The University of Cumbria has 9,000 students based on five UK campuses. It is the only university to be set in national park – Ambleside in the Lake District – and also includes Carlisle, Lancaster and London in its locations. As part of a strategy to connect its campus environments together and deliver a truly digital offering to its students, it implemented Collabco’s myday digital campus in 2016 and called it the “Student Hub” – where students could find everything they needed at the swipe of a finger on their smartphone or tablet devices.
“In phase one of the rollout we delivered the basics to our students that meant they could enjoy a one-click single sign-on via the hub to all the university’s core systems including email, VLE, OneDrive, and all our Library resources,” explains Jed Carr, Information services, University of Cumbria.
“We eradicated the need to sign into every single system independently, delivering it all in one place and making students’ lives immeasurably easier almost overnight.

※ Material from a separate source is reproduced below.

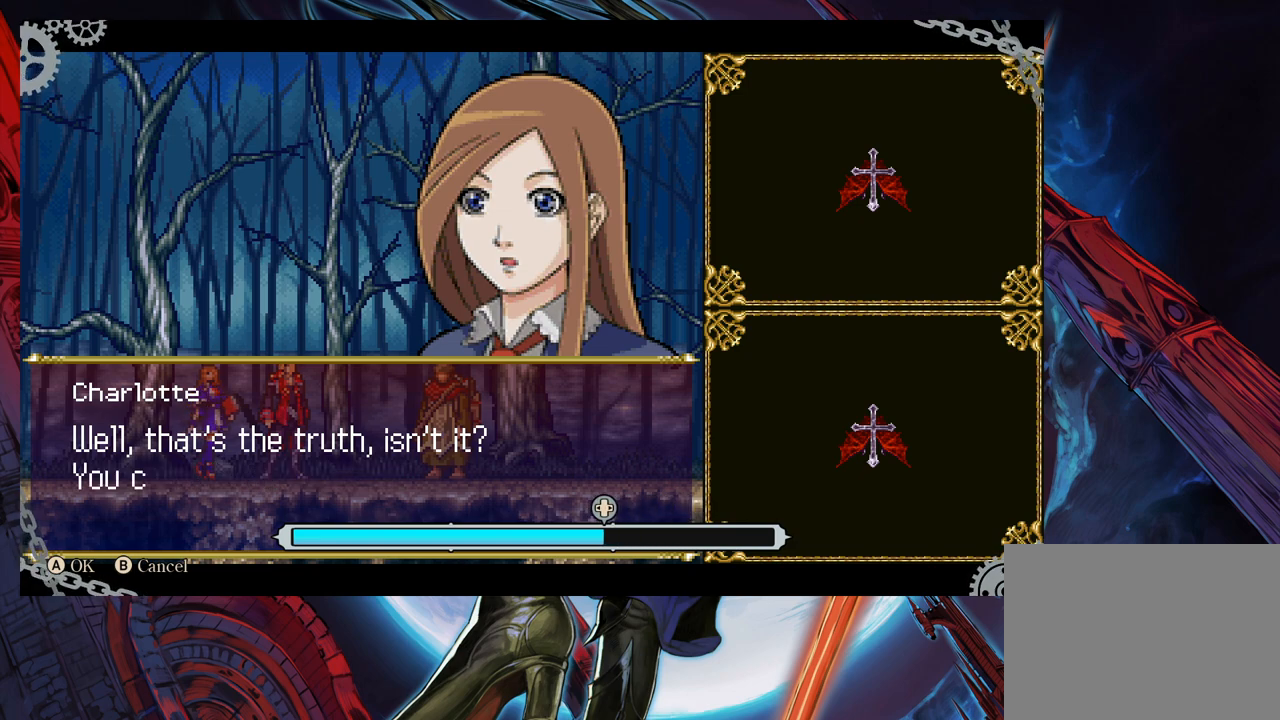
{"buttons": [], "left_stick": "center", "right_stick": "center", "events": [[233, "A", "down"], [317, "A", "up"]]}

“However, once we’d implemented phase one, we wanted to find out what students really wanted to see from the Hub and put it to the test, so we decided to research their views via the hub itself and take onboard their feedback to deliver what they wanted.”

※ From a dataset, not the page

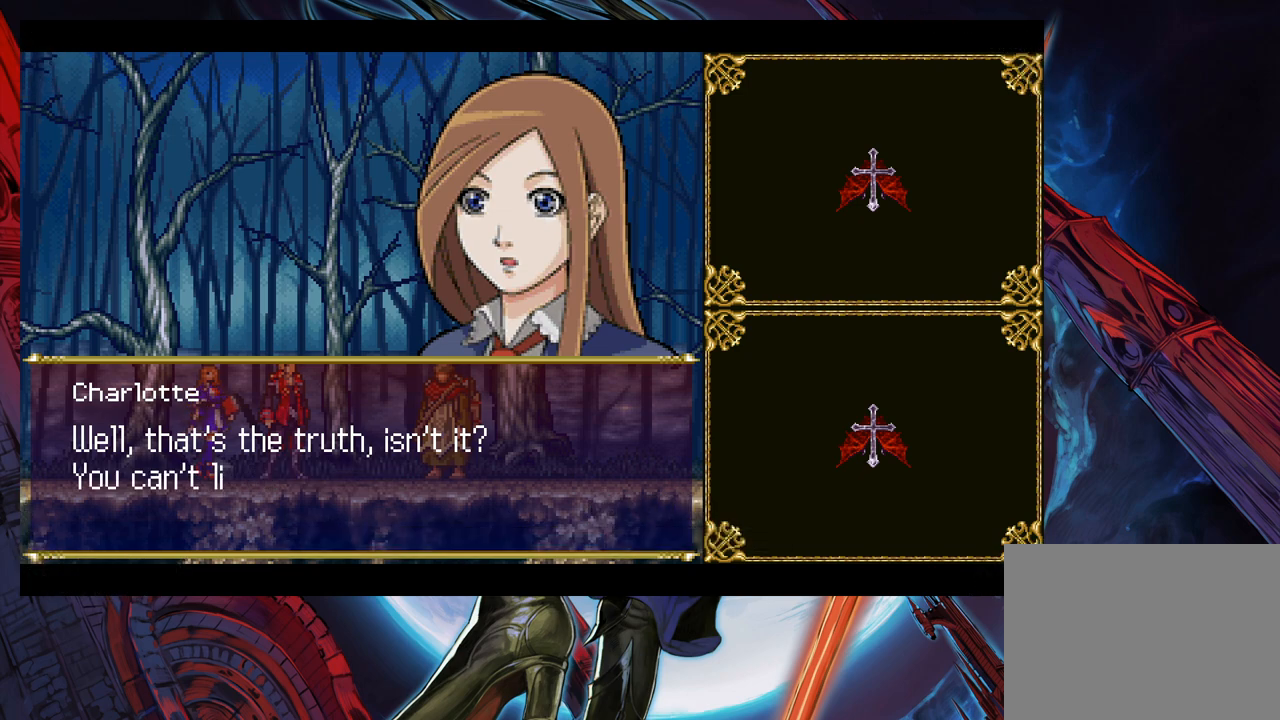
{"buttons": [], "left_stick": "center", "right_stick": "center", "events": []}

The university conducted a student survey in October 2017 to ask students what they would like to see in terms of resources they could access and services they felt they could make most use of in their daily lives via the new digital hub. It had a new and powerful student engagement tool at its disposal and it was keen to deliver everything it could to make campus life easier and more engaging for its millennial student population.
The survey was placed on a ‘tile’ within the student’s dashboard on the hub where it was easy to see and easy to complete. That yielded a greater than average response rate and delivered the outlines for what came next. In January 2018, the university began implementing the results.
“Some of the ideas were suggested by the university and ranked accordingly in terms of preference by students, but some ideas were requests directly from the student population,” explains Jed Carr.
“Campus maps for each of our locations were overwhelmingly requested by students – and we were able to deliver on that with a stored campus preference, so that once a student had chosen his/her preferred location, the hub would automatically default to that location. This was exceptionally powerful as it was the first time we were able to personalise the experience for each student.”
Beyond maps, the university prioritised and subsequently rolled out a newsroom ‘tile’ on the dashboard, a money app where balances and top-up links for catering establishments, print facilities and accommodation can be easily accessed, an ability to personalise and re-organise dashboards for students to subscribe to campuses and newsfeeds of interest, mobile notifications and a ‘topical’ tile which constantly changes to showcase new features to the hub.
“The hub became the go-to point for finding and delivering information to both students and staff – and we saw a significant increase in student engagement by delivering a much more personalised experience,” explains Jed Carr.
“We’ve had a lot of very positive feedback about myday (Student Hub) – students expect it to be simple to use – and that’s what it is.”
The university isn’t finished yet – January 2019 brings more updates.
“We’re adding to and updating the Hub – it’s a constantly evolving thing – and it’s being adopted by more departments and areas of the university too,” explains Jed Carr.
“There is a ‘My Well-being’ app that will be rolled out this year to support content for student care and support which means that students can reach out to those who look after their welfare more easily if they’re struggling with life in higher-education for any reason. This brings yet another new dimension to the hub – pastoral care of our students.”
Beyond that, the university will deliver a contacts directory of academic staff by course for students to use, an RSS of news and events from the university’s main website to save double keying and a linked in learning integration tool too.
“The Hub has been remarkably easy to implement – I’ve been implementing systems for over 30 years and its very quick and easy to do,” concludes Jed Carr.
“I’ve been pleasantly surprised – you’d expect that a digital campus might take six to nine months to implement whereas six to nine weeks is much closer to the mark, and once it’s in, you can continue to customise it to suit your requirements.”